#### [ASSIGNMENT]
Copy every line from the records that holds the word "xChannelSelector".

START RECORDS PROVIDED

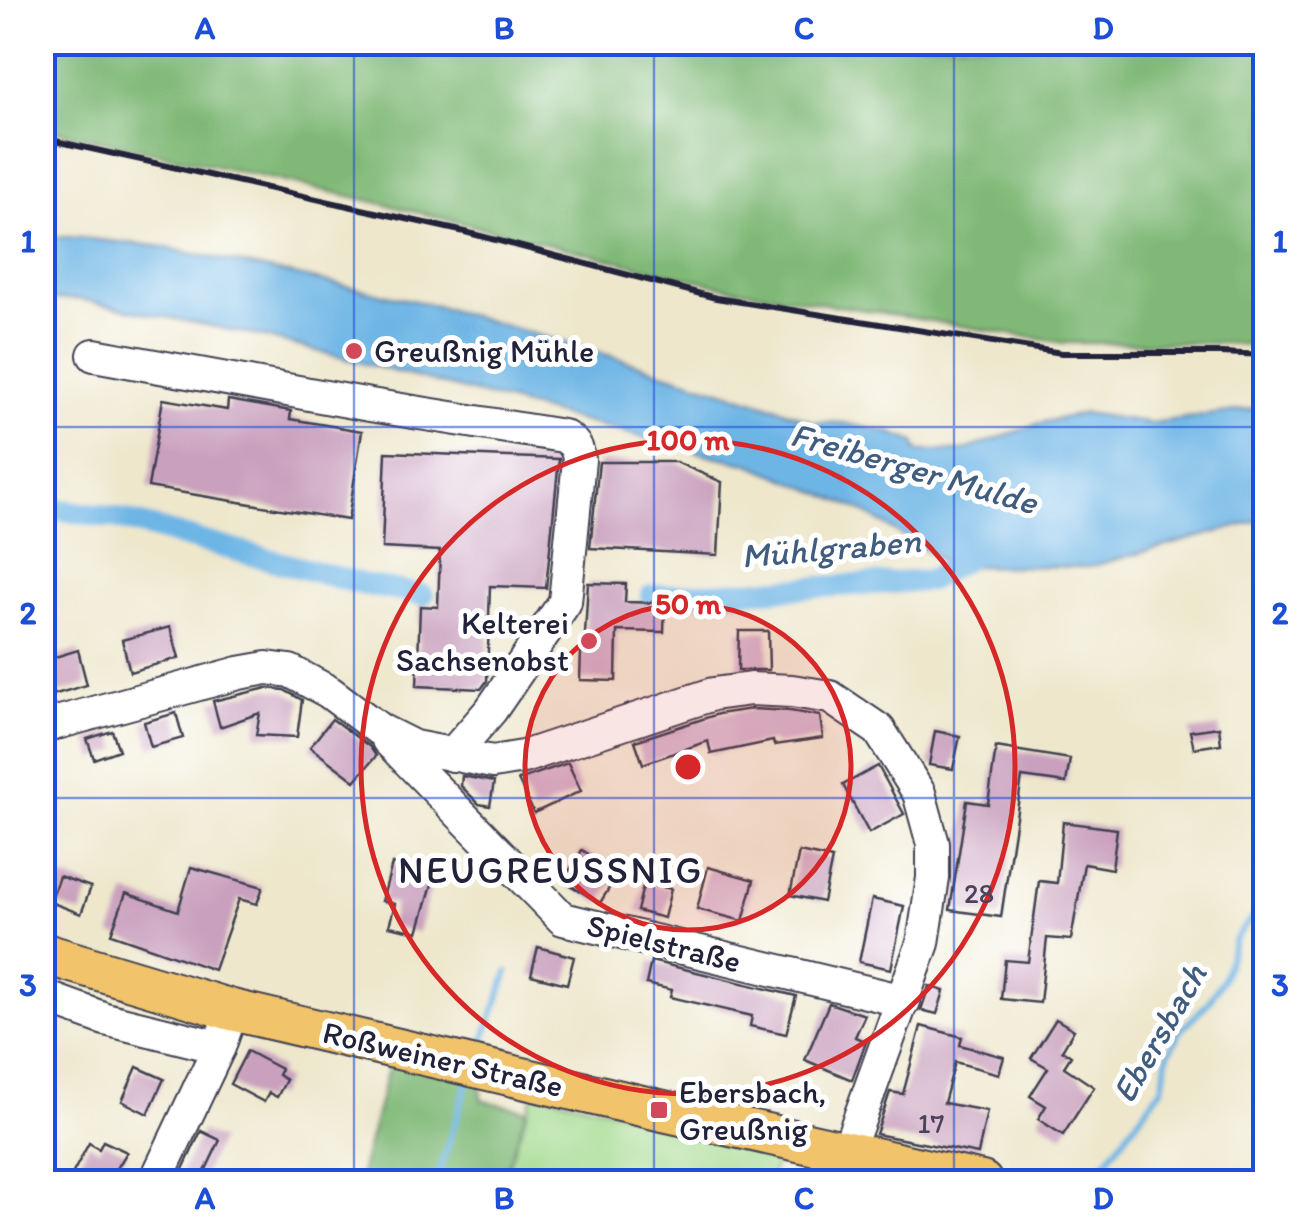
<svg xmlns="http://www.w3.org/2000/svg" width="1308" height="1225" font-family="Itim,sans-serif">
	<rect width="100%" height="100%" fill="#fff"/>
	<filter id="ink" filterUnits="userSpaceOnUse"><feTurbulence type="fractalNoise" baseFrequency=".01" numOctaves="2"/><feDisplacementMap in="SourceGraphic" scale="20" xChannelSelector="R" yChannelSelector="G"/><feConvolveMatrix kernelMatrix="1 2 1 2 8 2 1 2 1" color-interpolation-filters="sRGB"/></filter>
	<filter id="wash" filterUnits="userSpaceOnUse"><feTurbulence type="fractalNoise" baseFrequency=".0048" numOctaves="4" result="noise"/><feDisplacementMap in="SourceGraphic" scale="40" xChannelSelector="R" yChannelSelector="G"/><feGaussianBlur stdDeviation="2.25" result="paint"/><feColorMatrix in="noise" values="0 0 0 0 0 0 0 0 0 0 0 0 0 0 0 0 0 1.4 0 .05"/><feComposite in="paint" operator="in"/></filter>
	<g filter="url(#wash)">
		<rect width="100%" height="100%" fill="#eee7cc"/>
		<polygon fill="#a1d98b" stroke="#627e63" stroke-width="2.5" points="534,1092 781,1149 769,1182 502,1182"/>
		<g fill="#80b977" stroke="#516e59" stroke-width="2.5">
			<polygon points="43,42 1265,43 1265,346 1220,343 1064,343 725,287 354,197 43,128"/>
			<polygon points="391,1058 481,1080 481,1100 527,1110 502,1182 358,1182"/>
		</g>
		<polygon fill="#6db5e5" stroke="#486c90" stroke-width="2.5" points="42,237 70,237 157,246 429,304 601,353 781,409 813,422 843,423 888,432 915,442 917,451 963,451 1040,423 1084,413 1151,423 1265,407 1265,519 1089,567 951,566 859,509 747,463 713,456 264,337 78,299 43,300"/>
		<g fill="none" stroke-linecap="round" stroke-linejoin="round">
			<g stroke="#6db5e5" stroke-width="6">
				<polyline points="479,1054 508,972"/>
				<polyline points="436,1182 469,1079"/>
				<polyline points="1090,1182 1162,1088 1168,1054 1181,1030 1208,1003 1223,978 1235,939 1251,919 1266,907"/>
			</g>
			<g stroke="#6db5e5" stroke-width="22">
				<polyline points="42,507 115,518 365,585 423,595"/>
				<polyline points="651,596 928,581 977,552"/>
			</g>
		</g>
		<g id="blocks">
			<g fill="#c9a0be">
				<polygon points="163,399 227,410 228,400 291,411 290,419 362,431 348,520 148,487"/>
				<polygon points="386,452 559,459 546,588 490,586 487,681 481,689 417,686 420,606 438,607 440,551 382,548"/>
				<polygon points="599,462 676,462 722,482 718,555 590,548"/>
				<polygon points="588,583 626,584 625,602 665,603 664,632 617,631 616,681 580,680 581,651 584,651"/>
				<polygon points="170,627 179,658 130,672 122,640"/>
				<polygon points="739,631 768,631 769,670 738,670"/>
				<polygon points="78,650 87,685 42,698 42,661"/>
				<polygon points="267,688 284,690 302,700 297,737 256,735 260,713 220,727 213,701"/>
				<polygon points="752,709 790,711 820,716 823,738 774,745 773,741 711,754 708,741 643,764 635,741 718,714"/>
				<polygon points="176,713 183,738 151,747 144,722"/>
				<polygon points="332,719 370,747 376,756 355,781 310,747"/>
				<polygon points="1219,727 1221,744 1194,748 1190,731"/>
				<polygon points="112,731 119,750 94,759 87,739"/>
				<polygon points="935,731 960,736 953,769 929,765"/>
				<polygon points="996,747 1070,759 1066,783 1022,777 1001,917 950,910 967,801 988,804"/>
				<polygon points="568,763 581,791 534,813 518,780"/>
				<polygon points="878,766 904,814 869,833 843,785"/>
				<polygon points="462,776 494,782 490,806 479,804 461,786"/>
				<polygon points="1063,822 1117,829 1112,869 1084,864 1071,940 1047,938 1040,1003 1001,999 1005,960 1028,962 1039,881 1057,883"/>
				<polygon points="582,850 619,872 600,903 563,881"/>
				<polygon points="799,852 832,859 823,902 790,895"/>
				<polygon points="392,864 435,874 418,932 389,926 395,904 382,901"/>
				<polygon points="191,867 263,887 257,904 239,899 214,970 111,934 126,893 178,911"/>
				<polygon points="708,867 754,880 743,921 697,909"/>
				<polygon points="59,876 91,887 81,914 50,902"/>
				<polygon points="644,882 671,889 664,918 637,911"/>
				<polygon points="872,899 904,906 891,969 859,962"/>
				<polygon points="538,947 574,957 567,984 531,975"/>
				<polygon points="651,961 796,996 786,1034 750,1026 752,1016 670,997 672,990 646,984"/>
				<polygon points="929,986 944,991 937,1014 921,1010"/>
				<polygon points="829,1003 865,1015 855,1037 866,1042 852,1080 805,1060"/>
				<polygon points="1056,1019 1074,1030 1062,1050 1071,1056 1064,1067 1094,1087 1063,1135 1038,1119 1046,1106 1030,1096 1048,1068 1031,1058"/>
				<polygon points="921,1026 962,1037 960,1045 1004,1057 999,1074 955,1062 944,1103 987,1111 978,1154 876,1134 890,1092 903,1094"/>
				<polygon points="247,1051 281,1069 278,1075 286,1080 277,1097 269,1093 264,1102 230,1084"/>
				<polygon points="137,1067 164,1079 148,1114 122,1101"/>
				<polygon points="201,1131 220,1140 200,1182 177,1182"/>
				<polygon points="103,1141 127,1152 109,1182 68,1182 89,1143 99,1149"/>
			</g>
		</g>
	</g>
	<g filter="url(#ink)">
		<use href="#blocks" fill-opacity="0" stroke="#414051" stroke-width="2.5"/>
		<g fill="none" stroke-linecap="round" stroke-linejoin="round">
			<g stroke="#414051" stroke-width="36">
				<g id="minor">
					<path d="M94 355 370 405 563 436C574 442 578 448 579 460L565 602 491 710 452 755"/>
					<polyline points="42,727 239,673 267,668 290,671 329,692 380,730 414,747 493,762 523,757 713,694 751,689 792,691 830,697 879,730 919,793 933,844 933,878 923,943 847,1153"/>
					<polyline points="388,740 563,919 904,1001"/>
					<polyline points="42,996 105,1019 219,1047"/>
					<polyline points="155,1182 219,1047 232,1010"/>
				</g>
			</g>
			<g stroke="#414051" stroke-width="44">
				<polyline id="major" points="42,953 232,1010 659,1110 982,1182"/>
			</g>
			<use href="#minor" stroke="#fff" stroke-width="32"/>
			<use href="#major" stroke="#f1c36a" stroke-width="40"/>
			<polyline stroke="#22223b" stroke-width="6" points="42,138 465,232 716,298 1062,353 1221,353 1266,355"/>
		</g>
	</g>
	<path fill="none" stroke="#1d4ed8" stroke-width="2.5" stroke-opacity="0.55" d="M354 42V1182M654 42V1182M954 42V1182M42 427H1266M42 798H1266"/>
	<circle cx="688" cy="767" r="163" fill="#d62828" fill-opacity=".12"/>
	<g fill="none" stroke="#d62828" stroke-width="5">
		<circle cx="688" cy="767" r="163"/>
		<circle cx="688" cy="767" r="327"/>
	</g>
	<g fill="#d1495b" stroke="#fff" stroke-width="4">
		<circle cx="354" cy="351" r="10"/>
		<circle cx="589" cy="641" r="10"/>
		<rect x="649" y="1100" width="20" height="20" rx="5"/>
	</g>
	<g text-anchor="middle" stroke-width="10" stroke-linejoin="round" paint-order="stroke">
		<g font-size="28" fill="#4c425c">
			<text x="979" y="903">28</text>
			<text x="931" y="1133">17</text>
		</g>
		<g font-size="32" fill="#22223b" stroke="#fff" text-anchor="start">
			<text x="374" y="362">Greußnig Mühle</text>
			<text x="569" y="634" text-anchor="end">Kelterei<tspan x="569" dy="37">Sachsenobst</tspan></text>
			<text x="679" y="1103">Ebersbach,<tspan x="679" dy="37">Greußnig</tspan></text>
		</g>
		<g font-size="32" fill="#22223b" stroke="#fff">
			<text transform="translate(664 943) rotate(14)" y="11">Spielstraße</text>
			<text transform="translate(443 1059) rotate(13)" y="11">Roßweiner Straße</text>
		</g>
		<g font-size="35" font-style="italic" fill="#405d7f" stroke="#fff">
			<text transform="translate(914 468) rotate(16)" y="12">Freiberger Mulde</text>
			<text transform="translate(831 548) rotate(-5)" y="12">Mühlgraben</text>
			<text transform="translate(1159 1033) rotate(-60)" y="12">Ebersbach</text>
		</g>
		<g font-size="38" letter-spacing="2.5" fill="#22223b" stroke="#fff">
			<text x="551" y="883">NEUGREUSSNIG</text>
		</g>
	</g>
	<circle cx="688" cy="767" r="15" fill="#d62828" stroke="#fff" stroke-width="5"/>
	<g font-size="30" text-anchor="middle" font-weight="bold" fill="#d62828" stroke="#fff" stroke-width="10" stroke-linejoin="round" paint-order="stroke">
		<text x="688" y="450">100 m</text>
		<text x="688" y="614">50 m</text>
	</g>
	<rect width="1308" height="1225" fill="none" stroke="#fff" stroke-width="110"/>
	<rect x="55" y="55" width="1198" height="1115" fill="none" stroke="#1d4ed8" stroke-width="4"/>
	<g font-size="32" text-anchor="middle" font-weight="bold" fill="#1d4ed8">
		<text x="205" y="39">A</text>
		<text x="504" y="39">B</text>
		<text x="804" y="39">C</text>
		<text x="1103" y="39">D</text>
		<text x="28" y="252">1</text>
		<text x="1280" y="252">1</text>
		<text x="28" y="624">2</text>
		<text x="1280" y="624">2</text>
		<text x="28" y="996">3</text>
		<text x="1280" y="996">3</text>
		<text x="205" y="1209">A</text>
		<text x="504" y="1209">B</text>
		<text x="804" y="1209">C</text>
		<text x="1103" y="1209">D</text>
	</g>
</svg>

END RECORDS PROVIDED

#### [ANSWER FOR THE TASK]
	<filter id="ink" filterUnits="userSpaceOnUse"><feTurbulence type="fractalNoise" baseFrequency=".01" numOctaves="2"/><feDisplacementMap in="SourceGraphic" scale="20" xChannelSelector="R" yChannelSelector="G"/><feConvolveMatrix kernelMatrix="1 2 1 2 8 2 1 2 1" color-interpolation-filters="sRGB"/></filter>
	<filter id="wash" filterUnits="userSpaceOnUse"><feTurbulence type="fractalNoise" baseFrequency=".0048" numOctaves="4" result="noise"/><feDisplacementMap in="SourceGraphic" scale="40" xChannelSelector="R" yChannelSelector="G"/><feGaussianBlur stdDeviation="2.25" result="paint"/><feColorMatrix in="noise" values="0 0 0 0 0 0 0 0 0 0 0 0 0 0 0 0 0 1.4 0 .05"/><feComposite in="paint" operator="in"/></filter>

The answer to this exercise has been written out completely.